OK, so you have two sets of 2 sticks of good RAM. Boot with one set of RAM and take GhislanG's advice to get the specs from CPU-Z. Use CPU-Z's SPD tab to find the mfr, speed, latencies, and voltage settings (write them down). Then remove those sticks, firmly seat the other two sticks, get their specs from CPU-Z SPD tab. If the the 2 sets of RAM do not have matching voltage settings, or are not very close, within ~.5v, choose the set of RAM you want to use and don't try to add the others to your board.
-- Re-start the computer, enter the BIOS (Ai-Tweaker), set the RAM latencies to the highest values (of the 2 sets of sticks) you saw in CPU-Z's SPD tab.
-- Enter the BIOS voltage settings for the RAM, enter the higher voltage.
-- Save the BIOS settings, unplug the power cord, ground yourself, firmly seat the two other sticks of RAM.

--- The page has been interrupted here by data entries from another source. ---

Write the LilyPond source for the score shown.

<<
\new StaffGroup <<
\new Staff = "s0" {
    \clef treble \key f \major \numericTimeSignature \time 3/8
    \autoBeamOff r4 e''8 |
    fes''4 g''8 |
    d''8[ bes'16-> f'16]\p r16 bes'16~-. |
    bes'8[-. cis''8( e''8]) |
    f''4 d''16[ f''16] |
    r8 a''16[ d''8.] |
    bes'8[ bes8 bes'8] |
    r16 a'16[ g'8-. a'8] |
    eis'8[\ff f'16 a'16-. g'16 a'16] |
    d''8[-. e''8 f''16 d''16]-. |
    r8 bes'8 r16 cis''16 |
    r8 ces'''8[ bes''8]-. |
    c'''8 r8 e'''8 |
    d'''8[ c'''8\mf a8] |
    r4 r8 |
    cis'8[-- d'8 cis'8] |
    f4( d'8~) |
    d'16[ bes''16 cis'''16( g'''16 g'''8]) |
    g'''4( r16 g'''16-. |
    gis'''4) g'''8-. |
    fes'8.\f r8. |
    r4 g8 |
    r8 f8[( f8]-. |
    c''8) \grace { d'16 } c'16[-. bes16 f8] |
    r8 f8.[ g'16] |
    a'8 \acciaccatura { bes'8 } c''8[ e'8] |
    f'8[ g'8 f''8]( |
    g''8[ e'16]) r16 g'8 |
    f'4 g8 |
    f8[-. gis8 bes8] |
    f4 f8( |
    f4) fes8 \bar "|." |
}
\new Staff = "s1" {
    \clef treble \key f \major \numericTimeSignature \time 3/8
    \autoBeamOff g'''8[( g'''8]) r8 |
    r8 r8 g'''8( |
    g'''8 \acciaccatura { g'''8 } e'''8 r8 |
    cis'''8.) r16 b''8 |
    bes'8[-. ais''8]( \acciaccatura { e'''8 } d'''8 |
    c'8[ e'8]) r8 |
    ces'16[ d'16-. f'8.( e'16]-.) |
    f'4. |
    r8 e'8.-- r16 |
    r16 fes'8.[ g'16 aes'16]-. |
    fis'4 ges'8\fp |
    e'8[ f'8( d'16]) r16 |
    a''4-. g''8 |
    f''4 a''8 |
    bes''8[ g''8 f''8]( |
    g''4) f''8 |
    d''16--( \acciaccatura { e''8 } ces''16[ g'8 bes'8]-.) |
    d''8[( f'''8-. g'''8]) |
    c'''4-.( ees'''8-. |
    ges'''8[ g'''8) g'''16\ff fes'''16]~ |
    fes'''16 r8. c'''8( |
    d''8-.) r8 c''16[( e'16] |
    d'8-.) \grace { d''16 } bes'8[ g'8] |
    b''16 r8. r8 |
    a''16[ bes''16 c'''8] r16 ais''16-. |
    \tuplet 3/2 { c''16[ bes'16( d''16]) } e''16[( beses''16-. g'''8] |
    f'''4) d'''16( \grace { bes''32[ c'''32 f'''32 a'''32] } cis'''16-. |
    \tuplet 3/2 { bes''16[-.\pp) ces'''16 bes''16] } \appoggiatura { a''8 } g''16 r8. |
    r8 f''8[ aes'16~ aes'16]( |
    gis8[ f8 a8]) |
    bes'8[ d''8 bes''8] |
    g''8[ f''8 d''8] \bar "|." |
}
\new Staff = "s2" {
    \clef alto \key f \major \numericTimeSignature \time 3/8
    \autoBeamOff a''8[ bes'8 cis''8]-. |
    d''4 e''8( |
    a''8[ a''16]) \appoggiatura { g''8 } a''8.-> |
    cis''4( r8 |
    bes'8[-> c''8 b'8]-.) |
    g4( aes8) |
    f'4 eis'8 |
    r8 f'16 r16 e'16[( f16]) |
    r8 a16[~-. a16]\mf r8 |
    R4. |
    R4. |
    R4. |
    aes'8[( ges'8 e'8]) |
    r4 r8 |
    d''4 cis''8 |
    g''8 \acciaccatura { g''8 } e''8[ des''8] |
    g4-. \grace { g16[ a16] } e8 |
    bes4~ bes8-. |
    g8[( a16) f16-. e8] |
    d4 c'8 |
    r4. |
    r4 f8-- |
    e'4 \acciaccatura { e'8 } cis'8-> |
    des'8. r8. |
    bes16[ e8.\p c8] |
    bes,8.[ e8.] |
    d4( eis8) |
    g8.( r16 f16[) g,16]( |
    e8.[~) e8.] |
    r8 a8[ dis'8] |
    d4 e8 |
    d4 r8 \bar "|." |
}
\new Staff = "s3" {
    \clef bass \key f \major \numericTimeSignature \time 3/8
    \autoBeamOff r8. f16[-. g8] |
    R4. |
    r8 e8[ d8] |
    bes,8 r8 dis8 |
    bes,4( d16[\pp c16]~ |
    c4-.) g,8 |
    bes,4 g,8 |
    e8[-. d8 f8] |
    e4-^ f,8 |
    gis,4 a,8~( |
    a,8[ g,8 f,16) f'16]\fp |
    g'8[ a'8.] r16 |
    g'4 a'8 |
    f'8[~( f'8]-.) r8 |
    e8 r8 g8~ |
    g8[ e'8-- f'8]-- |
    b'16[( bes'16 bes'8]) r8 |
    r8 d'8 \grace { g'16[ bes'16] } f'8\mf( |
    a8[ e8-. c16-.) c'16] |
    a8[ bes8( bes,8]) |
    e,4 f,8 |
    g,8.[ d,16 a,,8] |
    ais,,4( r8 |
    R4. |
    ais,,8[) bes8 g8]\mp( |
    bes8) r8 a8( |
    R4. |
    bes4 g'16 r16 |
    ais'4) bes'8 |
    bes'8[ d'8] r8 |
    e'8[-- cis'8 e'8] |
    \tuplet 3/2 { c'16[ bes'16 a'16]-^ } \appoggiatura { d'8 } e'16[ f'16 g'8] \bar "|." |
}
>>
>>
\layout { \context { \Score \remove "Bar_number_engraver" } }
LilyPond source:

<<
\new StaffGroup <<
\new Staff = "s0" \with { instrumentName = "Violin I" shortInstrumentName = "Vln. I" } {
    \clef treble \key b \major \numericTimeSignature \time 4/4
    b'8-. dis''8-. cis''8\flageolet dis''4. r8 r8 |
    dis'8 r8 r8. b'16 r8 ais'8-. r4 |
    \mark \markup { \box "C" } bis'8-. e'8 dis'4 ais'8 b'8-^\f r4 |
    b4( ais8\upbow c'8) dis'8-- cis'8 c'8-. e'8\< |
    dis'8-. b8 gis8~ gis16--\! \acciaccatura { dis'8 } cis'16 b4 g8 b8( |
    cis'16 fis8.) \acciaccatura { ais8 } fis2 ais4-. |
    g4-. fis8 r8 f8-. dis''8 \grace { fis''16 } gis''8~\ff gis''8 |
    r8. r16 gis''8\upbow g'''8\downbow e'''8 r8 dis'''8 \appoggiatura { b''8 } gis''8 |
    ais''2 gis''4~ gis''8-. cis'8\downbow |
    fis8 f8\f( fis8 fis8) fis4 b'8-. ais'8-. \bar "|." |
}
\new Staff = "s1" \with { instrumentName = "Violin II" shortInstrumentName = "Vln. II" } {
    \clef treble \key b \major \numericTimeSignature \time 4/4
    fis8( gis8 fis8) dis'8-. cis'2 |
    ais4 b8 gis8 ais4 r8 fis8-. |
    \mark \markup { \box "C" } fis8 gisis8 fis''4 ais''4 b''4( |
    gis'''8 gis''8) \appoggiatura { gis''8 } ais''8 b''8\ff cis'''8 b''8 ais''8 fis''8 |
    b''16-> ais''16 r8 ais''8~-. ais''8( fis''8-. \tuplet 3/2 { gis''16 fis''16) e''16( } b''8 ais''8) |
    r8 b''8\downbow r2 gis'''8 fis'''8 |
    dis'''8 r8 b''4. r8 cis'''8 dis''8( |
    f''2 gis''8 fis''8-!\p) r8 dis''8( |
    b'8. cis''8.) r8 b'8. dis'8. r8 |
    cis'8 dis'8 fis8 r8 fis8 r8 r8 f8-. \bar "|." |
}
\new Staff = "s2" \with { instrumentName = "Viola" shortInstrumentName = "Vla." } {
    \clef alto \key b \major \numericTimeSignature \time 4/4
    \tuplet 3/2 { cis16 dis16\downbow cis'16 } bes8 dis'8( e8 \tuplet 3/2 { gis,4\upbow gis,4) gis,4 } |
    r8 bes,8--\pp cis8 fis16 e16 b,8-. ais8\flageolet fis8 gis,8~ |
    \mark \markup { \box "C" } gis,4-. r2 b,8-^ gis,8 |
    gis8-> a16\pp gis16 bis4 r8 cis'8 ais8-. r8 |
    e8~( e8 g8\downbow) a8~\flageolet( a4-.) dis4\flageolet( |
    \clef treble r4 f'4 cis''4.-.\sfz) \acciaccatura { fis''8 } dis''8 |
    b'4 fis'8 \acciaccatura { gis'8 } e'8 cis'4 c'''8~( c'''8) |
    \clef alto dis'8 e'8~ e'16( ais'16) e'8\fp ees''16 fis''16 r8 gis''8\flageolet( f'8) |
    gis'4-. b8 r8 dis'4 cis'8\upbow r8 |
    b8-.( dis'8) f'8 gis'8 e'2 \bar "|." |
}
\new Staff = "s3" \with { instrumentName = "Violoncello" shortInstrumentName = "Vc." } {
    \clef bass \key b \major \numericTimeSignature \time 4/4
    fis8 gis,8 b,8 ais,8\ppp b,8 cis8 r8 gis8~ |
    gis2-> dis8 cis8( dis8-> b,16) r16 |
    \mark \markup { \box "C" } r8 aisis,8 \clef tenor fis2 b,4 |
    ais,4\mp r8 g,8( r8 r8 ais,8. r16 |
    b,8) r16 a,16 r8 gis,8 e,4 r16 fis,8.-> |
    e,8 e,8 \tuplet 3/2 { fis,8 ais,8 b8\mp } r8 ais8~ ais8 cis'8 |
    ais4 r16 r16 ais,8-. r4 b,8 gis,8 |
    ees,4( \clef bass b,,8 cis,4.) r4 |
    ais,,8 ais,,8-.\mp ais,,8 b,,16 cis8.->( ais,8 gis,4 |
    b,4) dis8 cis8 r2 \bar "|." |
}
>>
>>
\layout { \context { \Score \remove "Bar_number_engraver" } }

-- Re-power. If it boots to the OS, you should be good, if, not, you can re-start the machine, enter the BIOS and increase the NorthBridge voltage setting in .02v intervals, saving and re-booting after each increase - do not exceed 1.90v here (see manual, page 76). Many boards are tuned to 2 sticks of RAM by default, and require a little more juice to boot with all four RAM slots filled.
This should get you to your OS, where you can run your favorite stability test programs.
CPU-Z reads your hardware and displays info on your CPU, RAM, and motherboard. This is the link to CPU-Z. Install and run this first so you can identify your RAM mfr., size, frequency, and latencies. After you install it, open it, and you will see the tabs I mentioned above.
memtest86+ is a diagnostic testing tool for RAM. You run memtest with the RAM operating within its frequency and voltage specifications. If the RAM is bad, memtest86+ will show errors, if memtest shows no errors, you have good RAM. The webpage has instructions for using it. A lot of folks say it works best when you boot to memtest from POST, using a CD, USB stick, or floppy because the operating system doesn't get in the way - remember Windows takes some memory to run. Memory that is restricted by Windows cannot be tested by memtest while the OS is running. This is the link to memtest86+.